FIRST, THE SCENARIO
We have an internal system that is effectively split into 2 very separate parts across 2 sub-domains, our back-end administrative system for internal access only we will call this admin.example.com and our public-facing interface for customers via our website - lets call this www.example.com/customers
We have built a series of APIs with PHP in the back-end system for the public interface to access, the APIs are split into multiple files based around the type of activity that is being performed and are also used in the admin interface, these are held in admin.example.com/apis/activity_api.php we have no problems here.
We also have API keys that are in-use, 1 for the front-end and one for the back-end so we can determine access levels without thinking about it.
SECOND, THE ISSUE
Now you know the structure of the application here is the issue, we are using jQuery AJAX to call the APIs but I don't like placing the API keys here as they are publicly visible and anyone with a little programming knowledge will be able to pull a huge range of data, at the same time we need to use them.
Note that the issue is only in the public interface.

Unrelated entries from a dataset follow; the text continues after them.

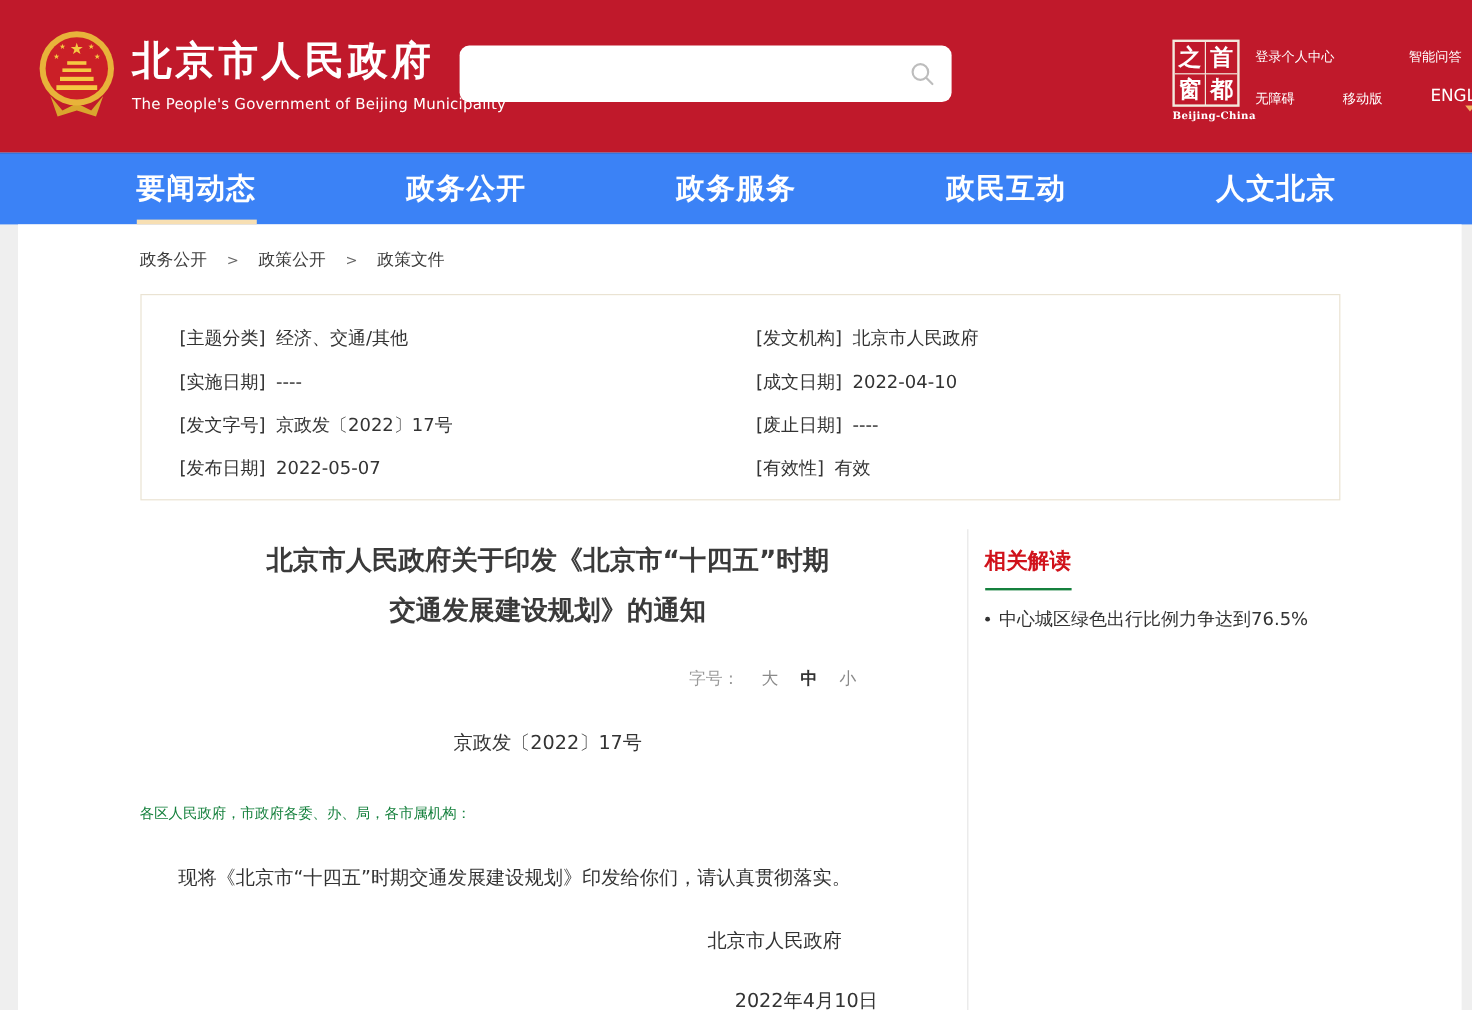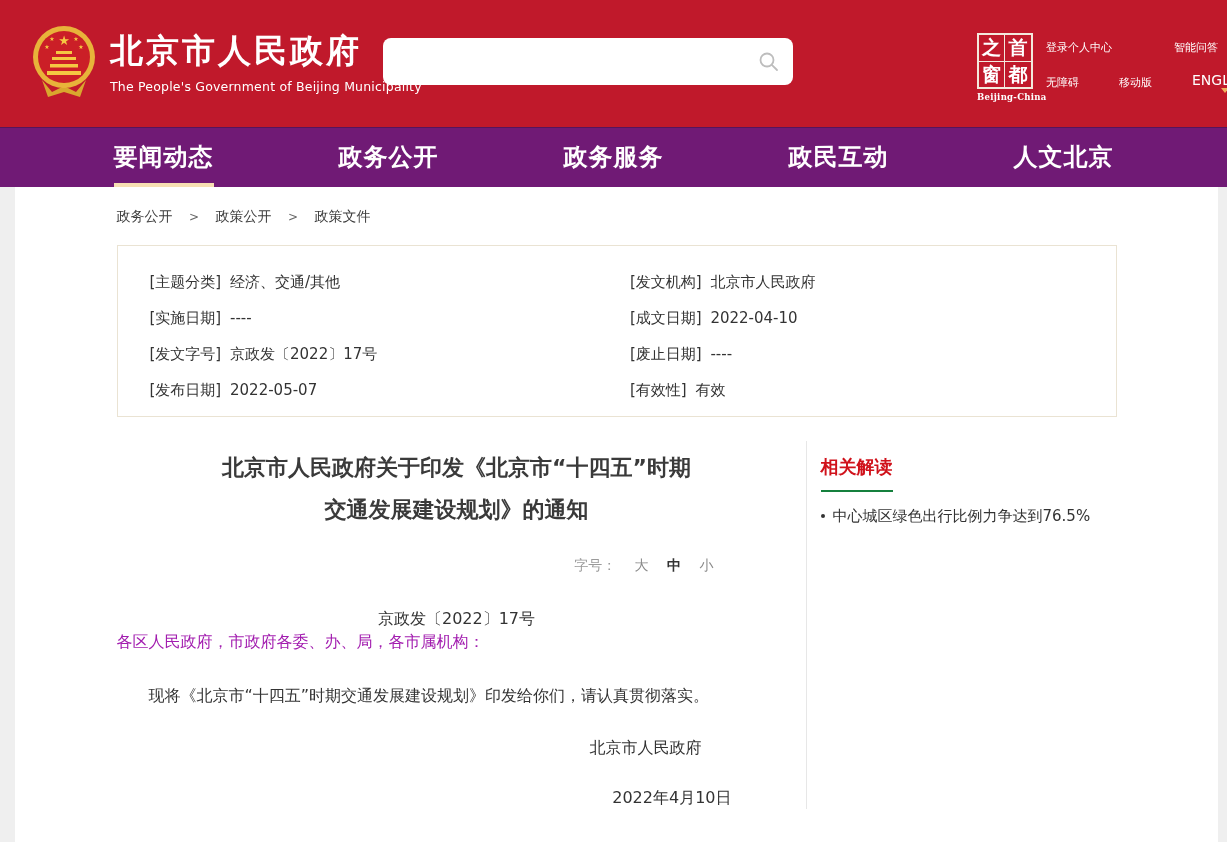--- a/index.html
+++ b/index.html
@@ -32,21 +32,21 @@
     font-family:"DejaVu Serif","Liberation Serif",serif; letter-spacing:.3px; white-space:nowrap; }
   .top-links { position:absolute; left:1046px; top:40px; width:172px; color:#fff; }
   .top-links-row { display:flex; justify-content:space-between; align-items:center; }
   .top-links-row + .top-links-row { margin-top:17px;gap:40px; }
   .top-link { color:#fff; font-size:11px; text-decoration:none; cursor:pointer; white-space:nowrap; }
   .lang-link { font-size:14px; display:flex; align-items:center;flex-direction:column; }
   .caret-down { display:inline-block; width:0; height:0; margin-left:5px;
     border-left:4px solid transparent; border-right:4px solid transparent;
     border-top:5px solid #F2B05E; }
   
-  .nav { height:60px; background:#701a75; border-top:1px solid rgba(0,0,0,.22); }
+  .nav { height:60px; background:#3b82f6; border-top:1px solid rgba(0,0,0,.22); }
   .nav-inner { width:1000px; margin:0 auto; height:100%; display:flex; justify-content:space-between; }
   .nav-item { position:relative; color:#fff; font-size:24px; font-weight:bold;
     line-height:59px; letter-spacing:1px; text-decoration:none; cursor:pointer; }
   .nav-item.active::after { content:""; position:absolute; left:0; right:0; bottom:0;
     height:4px; background:#F7DFB3; }
   
   .page-panel { margin-left:15px; margin-right:9px; background:#fff; min-height:655px; }
   .container { width:1000px; margin:0 auto; }
   
   .breadcrumb { padding-top:21px; font-size:14px; color:#3c3c3c; }
@@ -64,21 +64,21 @@
   .article-main { width:680px; }
   .v-divider { width:1px; background:#e7e7e7; margin-left:9px; }
   .side-col { width:296px; padding-left:14px; }
   .article-title { text-align:center; font-size:22px; font-weight:bold; color:#3a3a3a;
     line-height:42px; margin-top:6px; }
   .font-size-bar { margin-top:26px; text-align:right; padding-right:83px;
     font-size:14px; color:#9a9a9a; }
   .fs-option { cursor:pointer; margin-left:14px; color:#8a8a8a; }
   .fs-option.selected { color:#333; font-weight:bold; }
   .doc-number { margin-top:34px; text-align:center; font-size:16px; color:#333; }
-  .salutation { font-size:16px; color:#a21caf; line-height:24px; }
+  .salutation { margin-top:36px; font-size:12px; color:#15803d; line-height:24px; }
   .body-para { margin-top:30px; font-size:16px; color:#333; line-height:24px; text-indent:2em; }
   .signer { margin-top:30px; text-align:right; padding-right:95px; font-size:16px; color:#333; }
   .sign-date { margin-top:29px; text-align:right; padding-right:65px; font-size:16px; color:#333; }
   
   .sidebar-title-wrap { margin-top:14px; }
   .sidebar-title { display:inline-block; color:#D0121B; font-size:18px; font-weight:bold;
     padding-bottom:11px; border-bottom:2px solid #15803d; }
   .sidebar-list { margin-top:13px; list-style:none; }
   .sidebar-item { font-size:15px; color:#333; line-height:22px; cursor:pointer; display:flex; align-items:center; }
   .bullet-dot { width:4px; height:4px; background:#333; border-radius:50%;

What I am thinking of doing is calling a connecting script in PHP with AJAX that is stored locally on our public facing server, this would do a few things
- Check the referrer, if it comes from example.com/customers/ or www.example.com/customers/ it continues, if not the request is killed with an unauthorized error
- Gets the variables posted by the AJAX requests
- Restructures the variables for the API (e.g. receives
$_GET['request']then reconstructs as
- Adds the API key that is held as a variable within the PHP to the string
file_get_contents()to make the actual request to the API, this would in turn populate the connecting PHP script with the required returned API data to the site
My questions are
- Have I missed anything in this concept?
- Are there any flaws that haven't been thought about?
- Are there any compelling reasons why this type of structure should not be used?
I appreciate the input!
WHAT I HAVE DONE
I really want to thank you guys for your help and comments on this, you have pointed out what I missed and that was the purpose of posting the question in the first place. You also helped me spot the obvious weaknesses.
I have just written an algorithm that has taken into account HMAC principles. As with anything in this space there is room for unauthorized access but I believe my algorithm minimizes it.
The basic process we're going with is as follows
- 2 keys have been created, a private and public key
- The public key is hashed first
- A base calculation is carried out on part of the current time stamp
- 2 random keys for the get request are generated that will be used to transport the access keys, to determine the request keys a mathematical calculation is carried out on the base calculation in step 3, the result is then split into 2 parts, the 2 parts are verified as unique and converted to the final values, 1 part belongs to the public access key and the other to the private access key key
- 9 unique public values, plus the private access key issued are then taken, they are re-ordered based on a final calculation on the base value in step 3 creating a "signature" so to speak
- The signature is then hashed and assigned to the private get key generated in step 4
On a quick calculation and basic testing, each request will be valid for approximately 27 seconds (give or take a few milliseconds) - enough time to process everything needed but not enough for much more. As the calculations are fairly basic the server load hasn't gone up an inch - I have only tested with 10 connections per second for 5 minutes however, I am going to run a series of load tests on it over the next 24-hours that will range from 20 request per second to 400 requests per second and compare with load test results taken last week.
So what my new algorithm does in a nutshell is disguises the public and private keys by hashing both - however after time the public access key will be obvious unless I assign an algorithm to randomize it, it assigns both access keys random get request keys and has a short validity time based on the request. It doesn't need to store any data in cookies or sessions. In addition, with exception to the login API, all requests are going via a PHP connector that requires the user to be logged in.
I spent more time explaining what I'm doing than actually creating it!
Thanks again for your help guys, it helped me open my eyes a bit more and reminded me about what I had forgotten.